1.2. Die Anzahl der zu berücksichtigenden Stunden reduziert sich nicht deshalb, weil der Kläger gem. § 46 Nr. 4 Abs. 3 Satz 6 TVöD-BT-V für die über 168 Stunden hinaus geleistete Arbeitszeit lediglich ein Überstundenentgelt in Höhe von 50% der üblichen Stundenvergütung erhalten hat.

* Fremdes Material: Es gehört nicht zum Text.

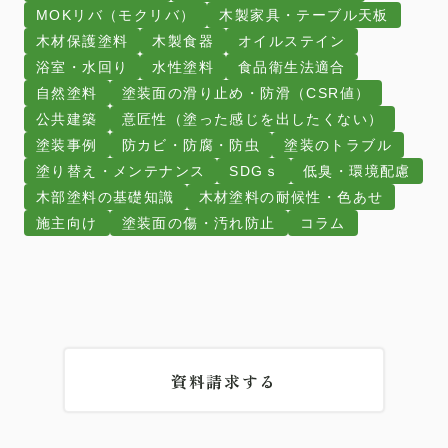
MOKリバ（モクリバ）
木製家具・テーブル天板
木材保護塗料
木製食器
オイルステイン
浴室・水回り
水性塗料
食品衛生法適合
自然塗料
塗装面の滑り止め・防滑（CSR値）
公共建築
意匠性（塗った感じを出したくない）
塗装事例
防カビ・防腐・防虫
塗装のトラブル
塗り替え・メンテナンス
SDGｓ
低臭・環境配慮
木部塗料の基礎知識
木材塗料の耐候性・色あせ
施主向け
塗装面の傷・汚れ防止
コラム
資料請求する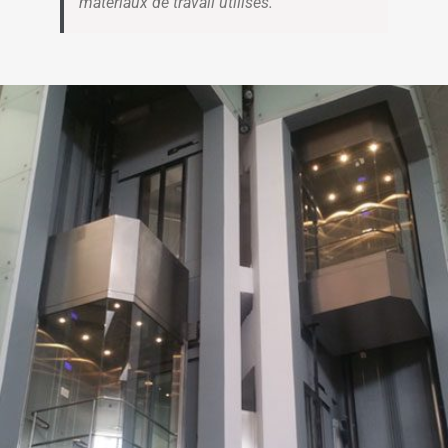
matériaux de travail utilisés.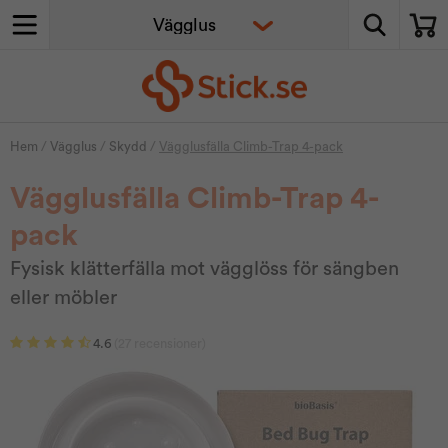
Hem
/
Vägglus
/
Skydd
/
Vägglusfälla Climb-Trap 4-pack
Vägglusfälla Climb-Trap 4-
pack
Fysisk klätterfälla mot vägglöss för sängben
eller möbler
4.6
(27 recensioner)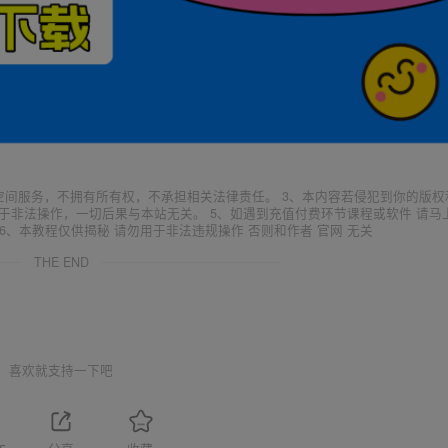
空间服务，不拥有所有权，不承担相关法律责任。 3、本内容若侵犯到你的版权
于非法操作，一切后果与本站无关。 5、如遇到充值付费环节课程或软件 请马
6、本教程仅供揭秘 请勿用于非法违规操作 否则和作者 官网 无关
THE END
喜欢就支持一下吧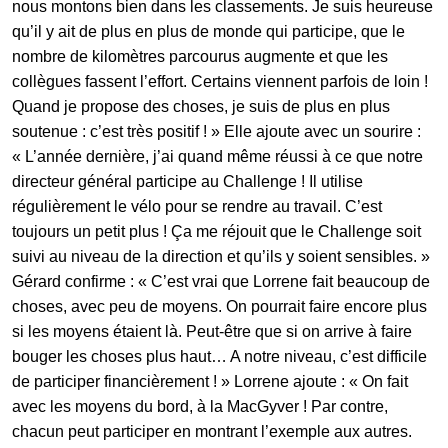
nous montons bien dans les classements. Je suis heureuse
qu’il y ait de plus en plus de monde qui participe, que le
nombre de kilomètres parcourus augmente et que les
collègues fassent l’effort. Certains viennent parfois de loin !
Quand je propose des choses, je suis de plus en plus
soutenue : c’est très positif ! » Elle ajoute avec un sourire :
« L’année dernière, j’ai quand même réussi à ce que notre
directeur général participe au Challenge ! Il utilise
régulièrement le vélo pour se rendre au travail. C’est
toujours un petit plus ! Ça me réjouit que le Challenge soit
suivi au niveau de la direction et qu’ils y soient sensibles. »
Gérard confirme : « C’est vrai que Lorrene fait beaucoup de
choses, avec peu de moyens. On pourrait faire encore plus
si les moyens étaient là. Peut-être que si on arrive à faire
bouger les choses plus haut… A notre niveau, c’est difficile
de participer financièrement ! » Lorrene ajoute : « On fait
avec les moyens du bord, à la MacGyver ! Par contre,
chacun peut participer en montrant l’exemple aux autres.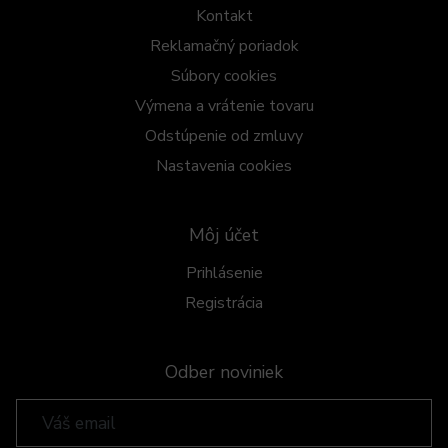
Kontakt
Reklamačný poriadok
Súbory cookies
Výmena a vrátenie tovaru
Odstúpenie od zmluvy
Nastavenia cookies
Môj účet
Prihlásenie
Registrácia
Odber noviniek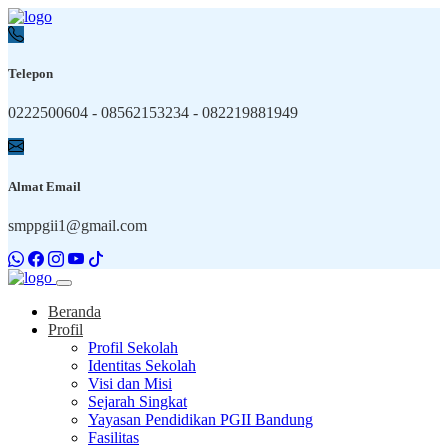
Telepon
0222500604 - 08562153234 - 082219881949
Almat Email
smppgii1@gmail.com
Beranda
Profil
Profil Sekolah
Identitas Sekolah
Visi dan Misi
Sejarah Singkat
Yayasan Pendidikan PGII Bandung
Fasilitas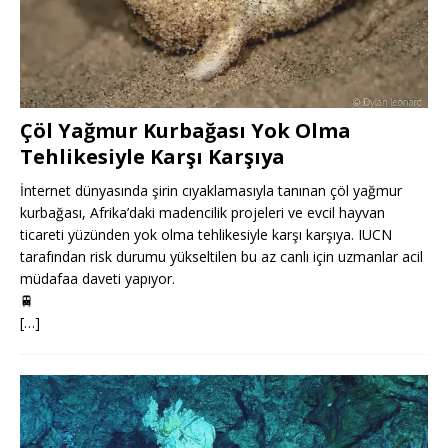
Çöl Yağmur Kurbağası Yok Olma
Tehlikesiyle Karşı Karşıya
İnternet dünyasında şirin cıyaklamasıyla tanınan çöl yağmur
kurbağası, Afrika’daki madencilik projeleri ve evcil hayvan
ticareti yüzünden yok olma tehlikesiyle karşı karşıya. IUCN
tarafından risk durumu yükseltilen bu az canlı için uzmanlar acil
müdafaa daveti yapıyor.
🚆
[…]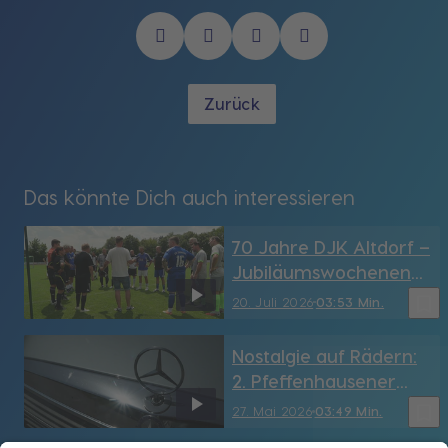
Zurück
Das könnte Dich auch interessieren
70 Jahre DJK Altdorf –
Jubiläumswochenend
e mit Festprogramm
bookmark_border
20. Juli 2026
03:53 Min.
Nostalgie auf Rädern:
2. Pfeffenhausener
Oldtimertreffen
bookmark_border
27. Mai 2026
03:49 Min.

Der Kläger hat alle über 168 Stunden hinaus geleisteten Stunden vergütet erhalten. Es handelt sich deshalb um geleistete und bezahlte bzw. der Entgeltfortzahlung unterliegen de Arbeitszeit i. S. d. § 7 Abschnitt A, § 1 TV-UmBw. § 46 Nr. 4 Abs. 3 Satz 6 TVöD-BT-V regelt lediglich die „Bemessung“ der Vergütung. Die Tatsache, dass die Vergütung für diese Arbeitsstunden niedriger ist als diejenige für die Stunden 1 – 168, ändert nichts daran, dass es sich um bezahlte Arbeitszeit handelt.
2. Der Höhe nach ist der Anspruch zwischen den Parteien unstreitig. Der Zinsanspruch ergibt sich aus §§ 288 Abs. 1, 286 Abs. 1 und 2 Nr. 1 BGB.
III.
Die Kostenentscheidung folgt aus § 64 Abs. 6 ArbGG, § 97 Abs. 1 ZPO.
IV.
Da dem Rechtsstreit über die Klärung der konkreten Rechtsbeziehungen der Parteien hinaus keine grundsätzliche Bedeutung zukommt, bestand für die Zulassung der Revision gem. § 72 Abs. 2 ArbGG keine Veranlassung.
Gegen dieses Urteil ist deshalb die Revision nur gegeben, wenn sie das Bundesarbeitsgericht aufgrund einer Nichtzulassungsbeschwerde, auf deren Möglichkeit und Voraussetzungen nach § 72 a ArbGG die Beklagte hingewiesen wird, zulassen sollte.